== TRECHO FORNECIDO ==

Eu
fiz o primário e o ginásio no Salesiano São José, na Ribeira velha de guerra,
em Natal. Na época só tinha classes até o 4º ano ginasial, o equivalente hoje
ao 9º ano do 1º grau. Apesar de não estudar demais, ser um CDF, sempre me saí
muito bem com relação às minhas notas, sendo muitas vezes classificado entre os
primeiros lugares. Isso nunca foi uma obsessão, como no caso de meu irmão
Nilson, que tirava sempre 1º lugar, e quando isso não acontecia...
Eu
adorava o colégio. Tinha um brinquedo que nunca vi em outro lugar, a godela,
que já pesquisei nos googles da vida, mas nunca achei nada parecido. Imagino
que deva ter origem italiana. Consistia de um tronco fincado no chão com uma
coroa de ferro que girava em torno de um eixo, também de ferro, de onde pendiam
quatro correntes com um arco em cada ponta. A brincadeira estava em colocar uma
das pernas até a virilha e os quatro a correr, terminávamos voando. Eu era um
dos craques na godela no colégio.
Todo
começo de mês era aquela ansiedade para saber qual a sua classificação entre os
colegas. 1º, 2º, 3º, 4º. 5º... E assim por diante. Só que, não me lembro de
quando, ou se durou muito tempo, os padres resolveram divulgar apenas os três
primeiros e os três últimos. Não sei de onde eles tiraram essa metodologia de
educação, em que enaltecia alguns e execrava outros. Uma coisa é você ser o
34º, 35º ou 36º de uma turma. Outra muito diferente é você ser o antepenúltimo,
penúltimo ou último.
Eu
sempre estava entre os primeiros, então não isso não era um problema para mim.
Em compensação, Tovarich estava sempre entre os últimos. Ele era um cara bem
franzino e estava sempre ao meu lado no recreio e na sala de aula. Nas provas
era um inferno, pois nunca colei nem gostava de dar cola. E ele estava sempre
lá, com aquele olhar pidão, implorando por salvação. Nossa relação era restrita
entre os muros do colégio. Não sabia nem onde ele morava. Já a minha casa, um
palacete moderno na principal avenida da cidade, era conhecida de todos. Que
vergonha! Tudo que eu queria era morar numa casa bem simples, não miserável,
mas igual à da maioria. Bem, fazer o que? Mas entre os muros da escola, eu e
Tovarich éramos como unha e cutícula.
Um
dia, minha mãe me chama solenemente para uma conversa. Senta em sua penteadeira
decorada com sua coleção de perfume francês, pega em minhas mãos e pergunta:
-
Quem é Tovarich?

===
== REGISTROS FORNECIDOS ==

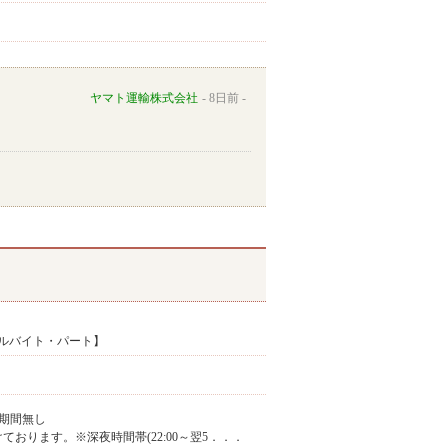
ヤマト運輸株式会社
8日前
ルバイト・パート】
期間無し
け付けております。※深夜時間帯(22:00～翌5．．．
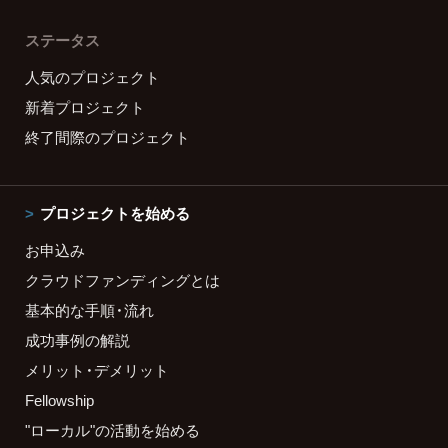
ステータス
人気のプロジェクト
新着プロジェクト
終了間際のプロジェクト
プロジェクトを始める
お申込み
クラウドファンディングとは
基本的な手順・流れ
成功事例の解説
メリット・デメリット
Fellowship
"ローカル"の活動を始める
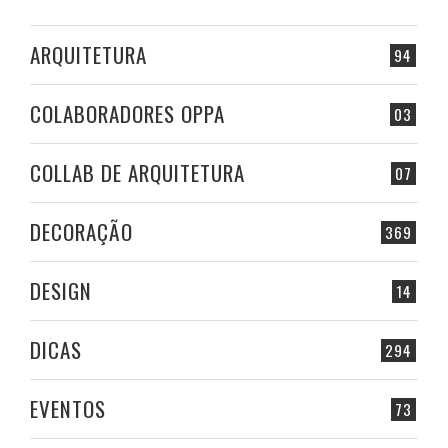
ARQUITETURA
94
COLABORADORES OPPA
03
COLLAB DE ARQUITETURA
07
DECORAÇÃO
369
DESIGN
14
DICAS
294
EVENTOS
73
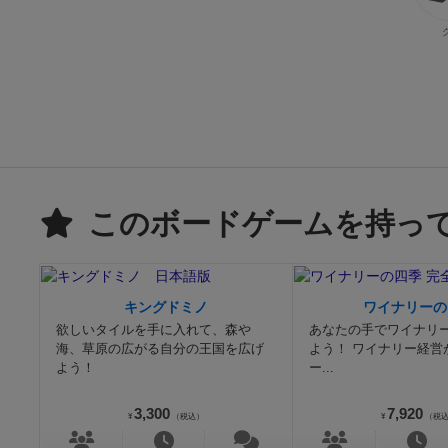
このボードゲームを持っ
キングドミノ
ワイナリーの
欲しいタイルを手に入れて、森や
あなたの手でワイナリ
海、草原の広がる自分の王国を広げ
よう！ ワイナリー経営
よう！
ー...
3,300
7,920
¥
（税込）
¥
（税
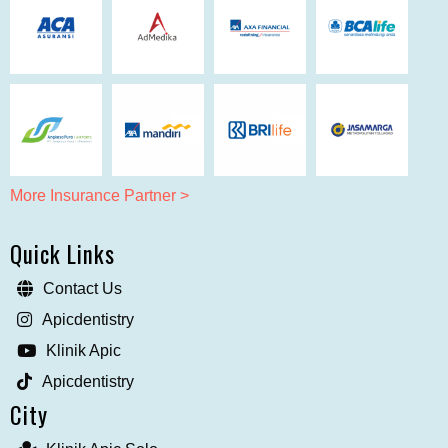
More Insurance Partner >
Quick Links
Contact Us
Apicdentistry
Klinik Apic
Apicdentistry
City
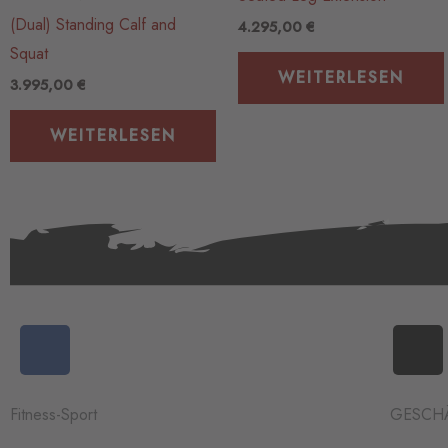
(Dual) Standing Calf and
4.295,00
€
Squat
WEITERLESEN
3.995,00
€
WEITERLESEN
F
I
a
n
c
s
e
t
Fitness-Sport
GESCHÄ
b
a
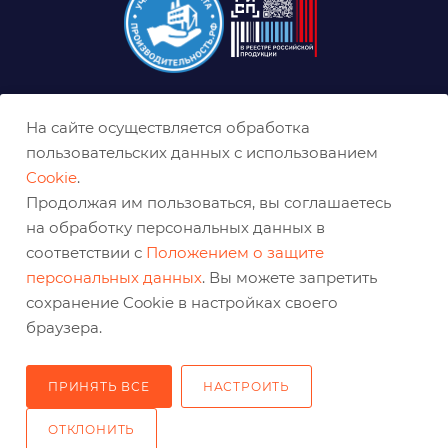
8 (800) 333-0-332
На сайте осуществляется обработка
krasnodar@belabraziv.ru
пользовательских данных с использованием
Cookie
.
Краснодар, ул. Дальняя, 27
Продолжая им пользоваться, вы соглашаетесь
на обработку персональных данных в
соответствии с
Положением о защите
персональных данных
. Вы можете запретить
сохранение Cookie в настройках своего
браузера.
ПРИНЯТЬ ВСЕ
НАСТРОИТЬ
2026 © Решения для эффективного шлифования и реза
ОТКЛОНИТЬ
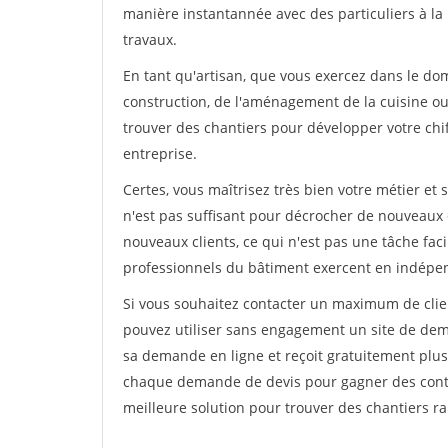
manière instantannée avec des particuliers à la 
travaux.
En tant qu'artisan, que vous exercez dans le dom
construction, de l'aménagement de la cuisine ou 
trouver des chantiers pour développer votre chiff
entreprise.
Certes, vous maîtrisez très bien votre métier et 
n'est pas suffisant pour décrocher de nouveaux 
nouveaux clients, ce qui n'est pas une tâche fac
professionnels du bâtiment exercent en indépe
Si vous souhaitez contacter un maximum de clien
pouvez utiliser sans engagement un site de deman
sa demande en ligne et reçoit gratuitement plusi
chaque demande de devis pour gagner des contrat
meilleure solution pour trouver des chantiers r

===

**PEDIDO 1**: Extraia dos registros, sem nenhuma alteração, todas as linhas desde a que contém "8 (800) 333-0-332" até o fim dos registros, com as duas pontas incluídas. Deixe as imagens fora da resposta.
**PEDIDO 2**: Prolongue o relato sobre os tempos de colégio no Salesiano a partir do ponto em que ele termina.

**RESPOSTA 1**:
8 (800) 333-0-332
На сайте осуществляется обработка
krasnodar@belabraziv.ru
пользовательских данных с использованием
Cookie
.
Краснодар, ул. Дальняя, 27
Продолжая им пользоваться, вы соглашаетесь
на обработку персональных данных в
соответствии с
Положением о защите
персональных данных
. Вы можете запретить
сохранение Cookie в настройках своего
браузера.
ПРИНЯТЬ ВСЕ
НАСТРОИТЬ
2026 © Решения для эффективного шлифования и реза
ОТКЛОНИТЬ
manière instantannée avec des particuliers à la 
travaux.
En tant qu'artisan, que vous exercez dans le dom
construction, de l'aménagement de la cuisine ou 
trouver des chantiers pour développer votre chiff
entreprise.
Certes, vous maîtrisez très bien votre métier et 
n'est pas suffisant pour décrocher de nouveaux 
nouveaux clients, ce qui n'est pas une tâche fac
professionnels du bâtiment exercent en indépe
Si vous souhaitez contacter un maximum de clien
pouvez utiliser sans engagement un site de deman
sa demande en ligne et reçoit gratuitement plusi
chaque demande de devis pour gagner des contrat
meilleure solution pour trouver des chantiers r

**RESPOSTA 2**:
Não
entendi a pergunta. O que ela queria saber? Tovarich era um amigo que estudava
na minha turma, nada mais que isso. Ela continuou.
-
É que o Padre Diretor chamou seu pai no
colégio e falou que você estava andando em más companhias. Que esse Tovarich
era um dos últimos da classe e que isso poderia lhe influenciar, e
blá-blá-blá...
-
Meu Deus! O que vocês querem que eu faça?
- Seu pai disse que você deve terminar
essa amizade.
E
ponto final!
Nos
próximos dias foi o maior sofrimento. Tovarich
estava num lugar, eu ia para outro bem longe. Quando via, ele estava do meu
lado. Na sala, mudei de lugar, mas não tinha jeito, Tovarich mudava para perto.
Eu tentava de todas as maneiras me afastar, mas sem sucesso. Como eu poderia
acabar com aquela amizade? Eu nunca poderia chegar para o cara e dizer que meus
pais não queriam que fôssemos amigos, que ele era uma má influência para mim.
Foram dias e dias de angústia e ele não notava nada. O pior eram os olhares do
Padre Diretor. Não tinha como esconder que a ordem recebida não estava sendo
cumprida.
Um
dia, eu estava na minha, quieto no meu canto, quando o professor quer saber
quem fez algo que não me lembro agora o que foi, senão todos ficariam por mais
meia hora depois da última aula. Silêncio... Ninguém fala nada... Eu levanto a
mão, o professor me manda falar e eu digo em alto e bom tom:
- Foi Tovarich!
Foi
a última fez que olhei nos olhos dele. A sua cara de espanto e decepção nunca
me saiu da cabeça. No final do ano ele mudou para o Atheneu e nunca mais o vi, nem tive notícias. Depois que voltei dos
EUA para morar aqui em Natal no final de 2001, resolvi procurá-lo. Perguntei a
um conhecido que tinha seu mesmo sobrenome, se ele conhecia a figura, e ao
descrever uma particularidade física dele, falou que era seu primo.
Tomei
coragem e fui à agência bancária onde o seu primo falou que ele trabalhava. Ele
estava de férias. Deixei um cartão pedindo para que entrasse em contato comigo.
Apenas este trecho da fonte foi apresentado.